Steven Soderbergh is still retiring to be a painter—or, you know, maybe not

Steven Soderbergh is still retiring to be a painter—or, you know, maybe not

Steven Soderbergh continues his quest to be the Jay-Z of independent filmmaking, announcing his retirement in no uncertain terms and then suddenly getting busier than ever—and even doing some nauseating things with Gwyneth Paltrow. The last couple of weeks have seen near-daily casting reports of all the torsos who will fill out his male stripper drama Magic Mike (a roster that now includes Channing Tatum, Matthew McConaughey, Joe Manganiello, Matthew Bomer, Alex Pettyfer, and William Levy), surprise drop-ins on the set of The Hunger Games, and of course, promotion for the upcoming Haywire and Contagion, an industriousness that would seem to reinforce Soderbergh’s recent assertion that said “retirement” rumors were nothing more than Matt Damon babbling like a “14-year-old girl” who got into her parents’ Schnapps. 

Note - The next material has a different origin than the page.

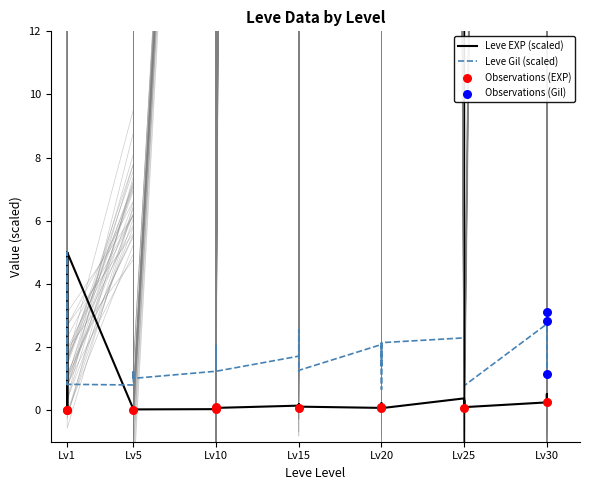

Is the value of Leve Gil at Lv1 greater than the value of Leve EXP at Lv5?

Yes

But then he goes and falls back into old patterns in interviews like this one in the New York Times, where he says he really is going to pursue a career in painting. And suddenly Soderbergh’s “retirement” once again seems like a certainty, albeit one that still has frustrating caveats. “I'm interested in exploring another art form while I have the time and ability to do so,” Soderbergh says—which, okay then, it sounds like he’s definitely serious about retiring. Yet then he adds, “I'll be the first person to say if I can't be any good at it and run out of money I'll be back making another Ocean's movie”—which is far more nebulous and annoying. What remains clear is that Soderbergh still has to finish Magic Mike, his Liberace biopic, and The Man From U.N.C.L.E. before he finally has to make up his mind, and so we have at least couple more years of stories like these.

Incidentally, Soderbergh will be doing that last one without George Clooney, who recently dropped out of the stunt-heavy project due to the lingering back injuries he sustained on Syriana. But don’t worry: No doubt those two will still get to work together again, somewhere around Soderbergh’s second or third retirement. Maybe on that one he’ll say he’s leaving filmmaking to do something more fun, like becoming a tugboat captain?